MinIO SDK support service account connectivity in AWS EKS

Question

I am trying to connect MinIO GO SDK with AWS EKS service account to work directly with AWS S3 but without any luck. I have tested it with AWS SDK and it works but doesn't work with the MinIO SDK. MinIO SDK error is "Access Denied".

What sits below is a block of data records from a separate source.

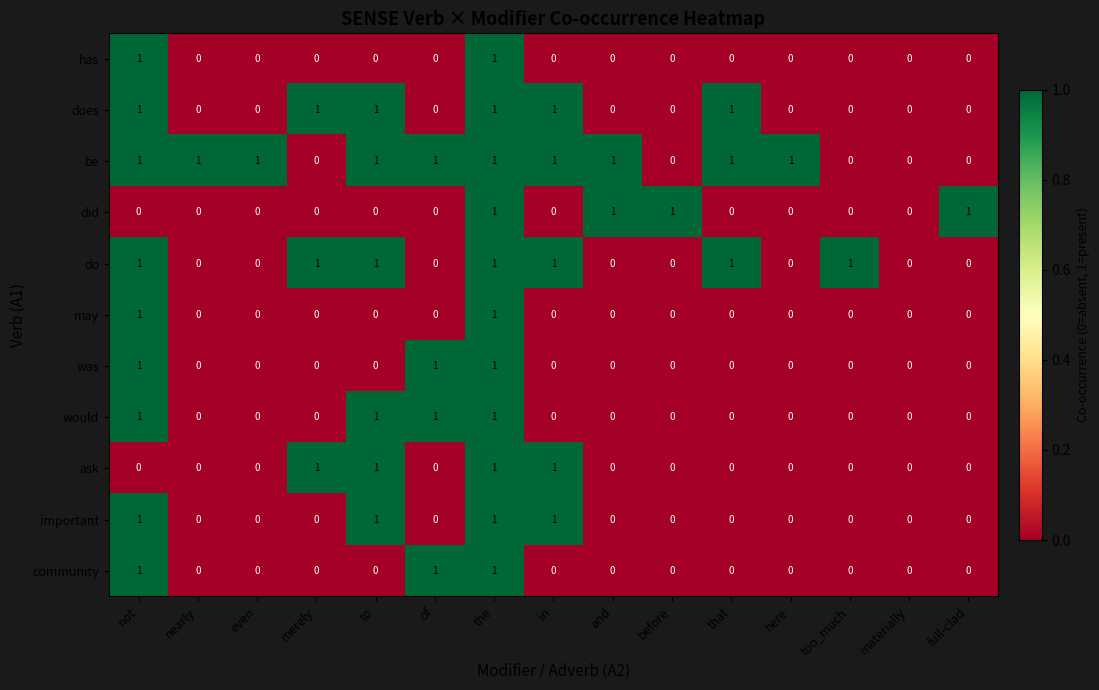

The value of would at too_much is 0. True or false?

True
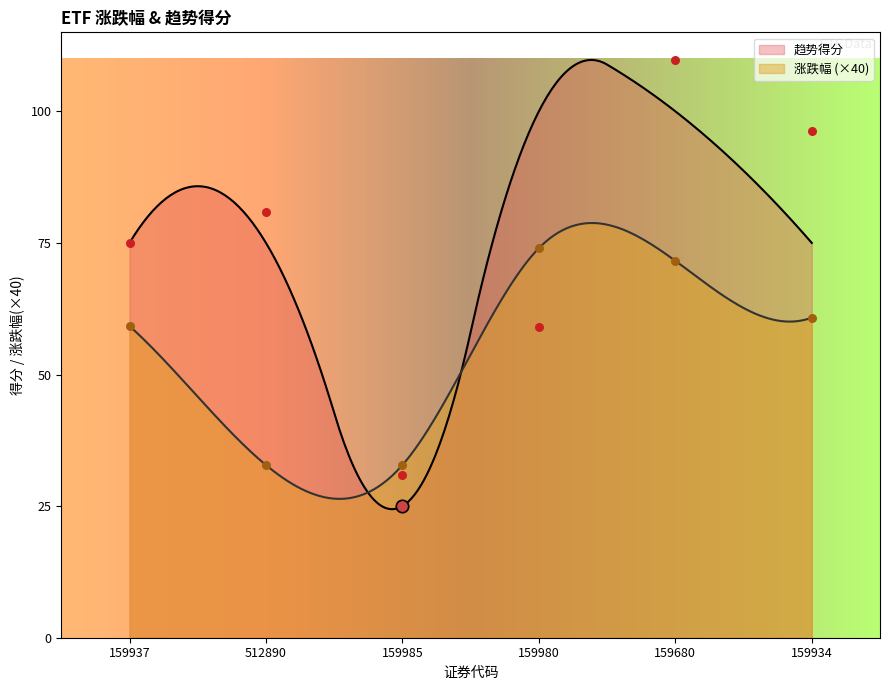

The 涨跌幅 (×40) series shows 103.6 at 159937. True or false?

False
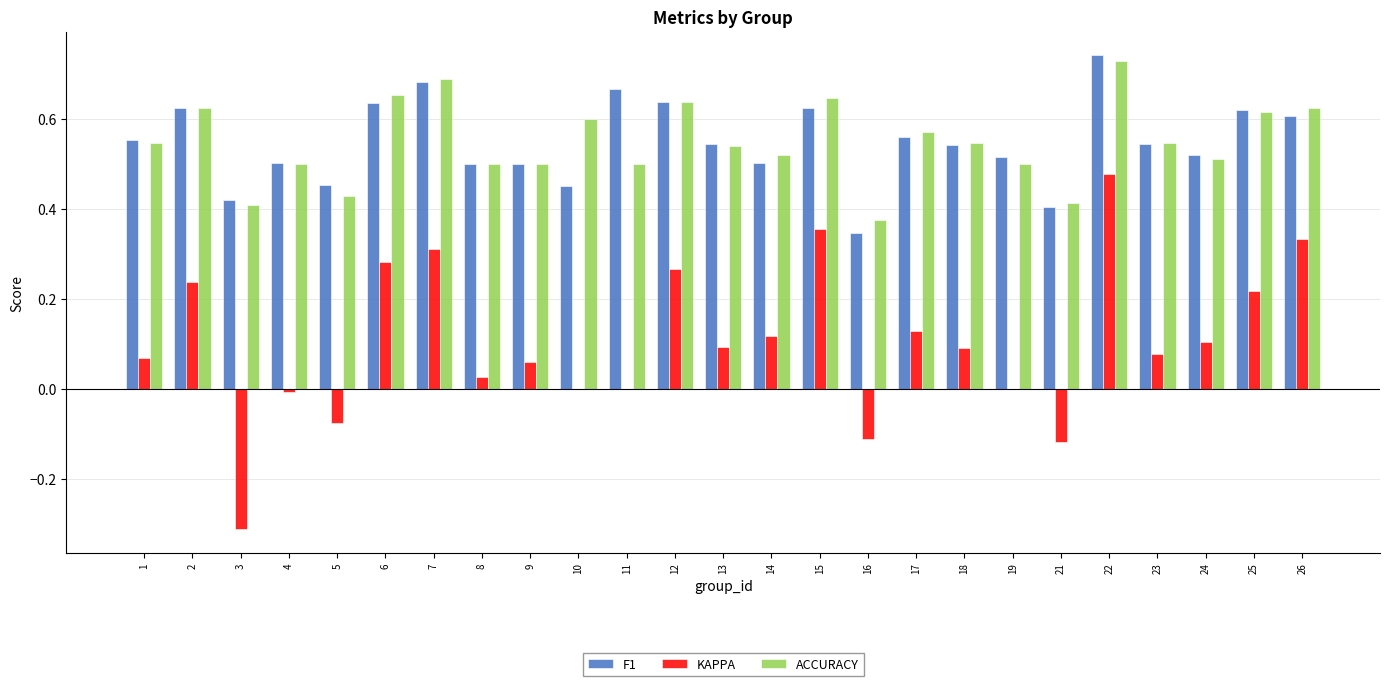

What is the sum of all ACCURACY values?

13.7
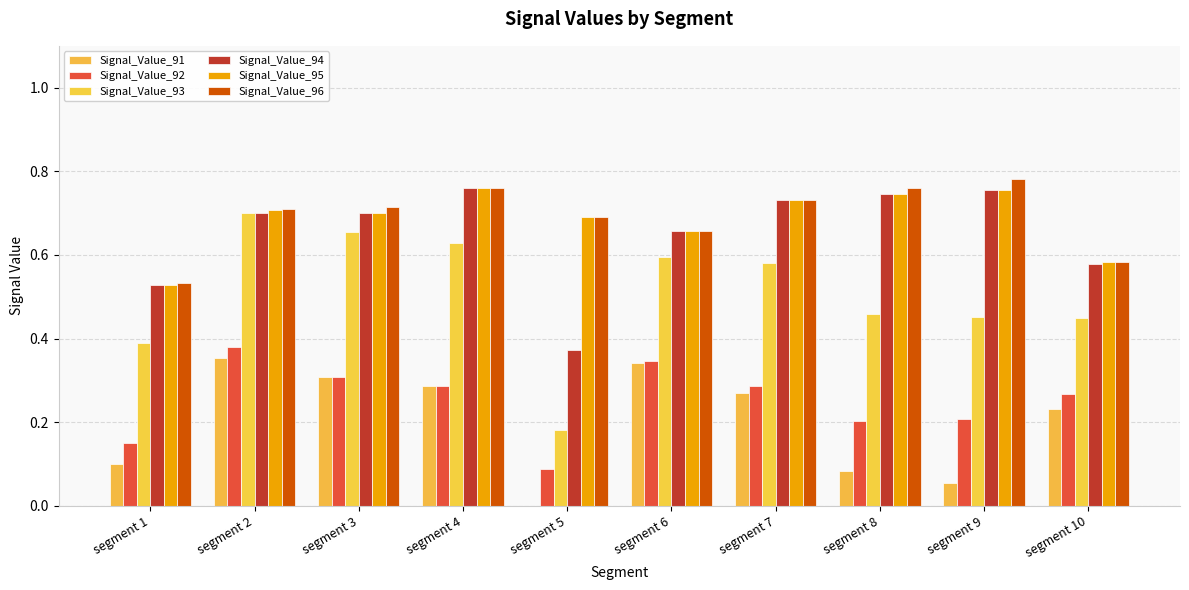

Which category has the highest value in the Signal_Value_96 series?

segment 9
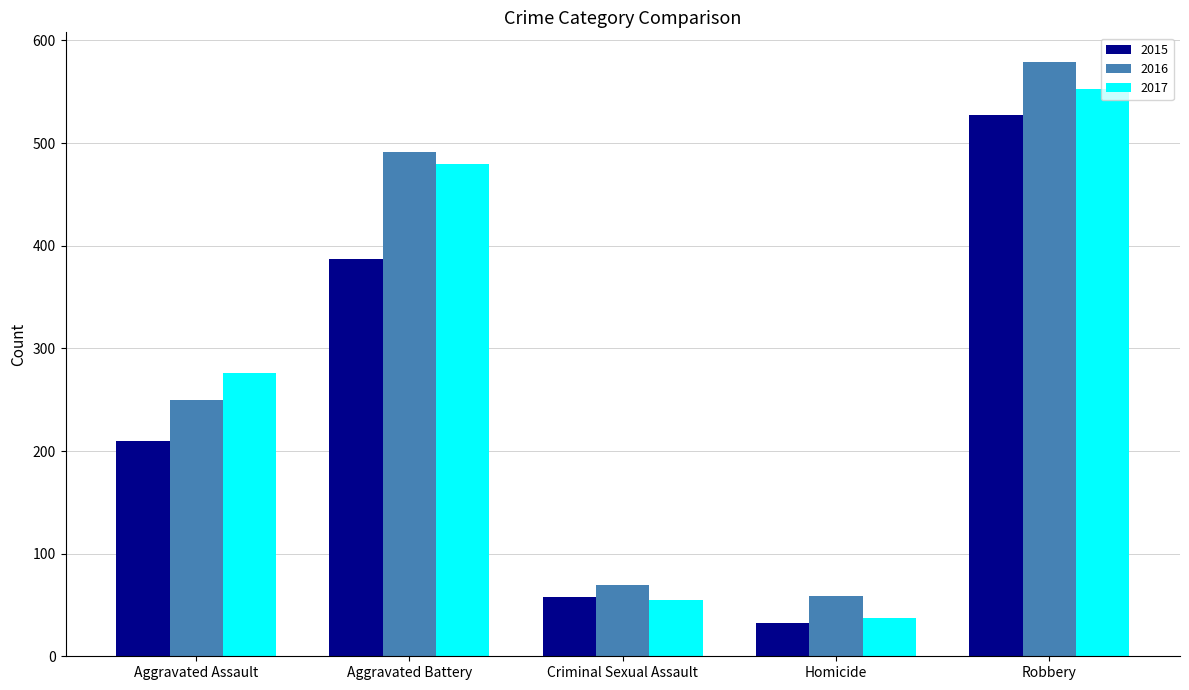

At which label is 2016 closest to 319?

Aggravated Assault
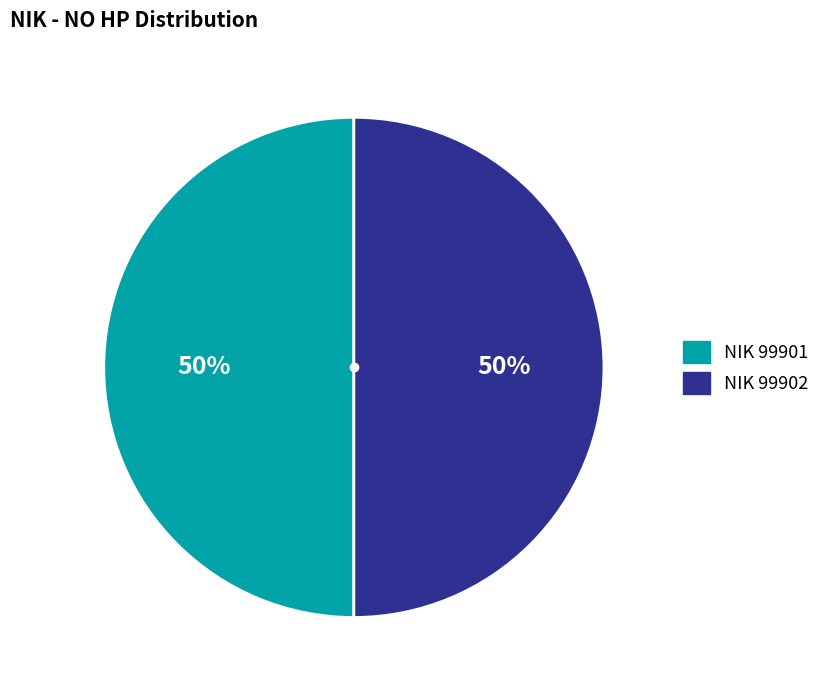

To the nearest percent, what is the average slice percentage?

50%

EKS service account manifest

apiVersion: v1
kind: ServiceAccount
metadata:
  annotations:
    eks.amazonaws.com/role-arn: arn:aws:iam::AWS-ID:role/role-name
  name: SA-name
  namespace: placeholder

EKS pod manifest

apiVersion: v1
kind: Pod
metadata:
  name: pod-name
  namespace: placeholder
spec:
  serviceAccountName: SA-name
  containers:
  - name: eks-sa-test
    image: repository-path
  imagePullSecrets:
  -  name: repository-creds

Working AWS SDK code to list the buckets.

package main

import (
    "context"
    "log"

    "github.com/aws/aws-sdk-go-v2/aws"
    "github.com/aws/aws-sdk-go-v2/config"
    "github.com/aws/aws-sdk-go-v2/service/s3"
)

func main() {
    // Load the Shared AWS Configuration (~/.aws/config)
    cfg, err := config.LoadDefaultConfig(context.TODO(),
        config.WithRegion("eu-west-1"), // Replace with your region
    )

    if err != nil {
        log.Fatalf("unable to load SDK config, %v", err)
    }

    // Create an Amazon S3 service client
    s3Client := s3.NewFromConfig(cfg)

    // Continue to use the s3Client to make operations calls to S3
    // For example, listing buckets
    listBuckets(s3Client)
}

func listBuckets(client *s3.Client) {
    // Call to ListBuckets API
    result, err := client.ListBuckets(context.TODO(), &s3.ListBucketsInput{})
    if err != nil {
        log.Fatalf("Unable to list buckets, %v", err)
    }

    for _, b := range result.Buckets {
        log.Printf("Bucket: %s", aws.ToString(b.Name))
    }
}

Not working MinIO SDK code to list the buckets.

package main

import (
    "context"
    "fmt"
    "log"

    "github.com/minio/minio-go/v7"
    "github.com/minio/minio-go/v7/pkg/credentials"
)

func main() {
    endpoint := "s3.amazonaws.com"
    useSSL := true

    // Initialize MinIO client with IAM credentials.
    minioClient, err := minio.New(endpoint, &minio.Options{
        Creds:  credentials.NewIAM(""),
        Secure: useSSL,
    })

    if err != nil {
        log.Println("could not make minio client")
        log.Fatalln(err)
    }

    // List all buckets
    buckets, err := minioClient.ListBuckets(context.TODO())
    if err != nil {
        log.Println("could not list all buckets")
        log.Fatalln(err)
    }

    for _, bucket := range buckets {
        fmt.Println(bucket.Name)
    }
}

Expecting container with MinIO SDK to list all the buckets as container with AWS SDK does. MinIO container returns "access denied" error instead of listing all buckets.

Answer 1

Apparently this is a working code. The problem was in EKS configuration!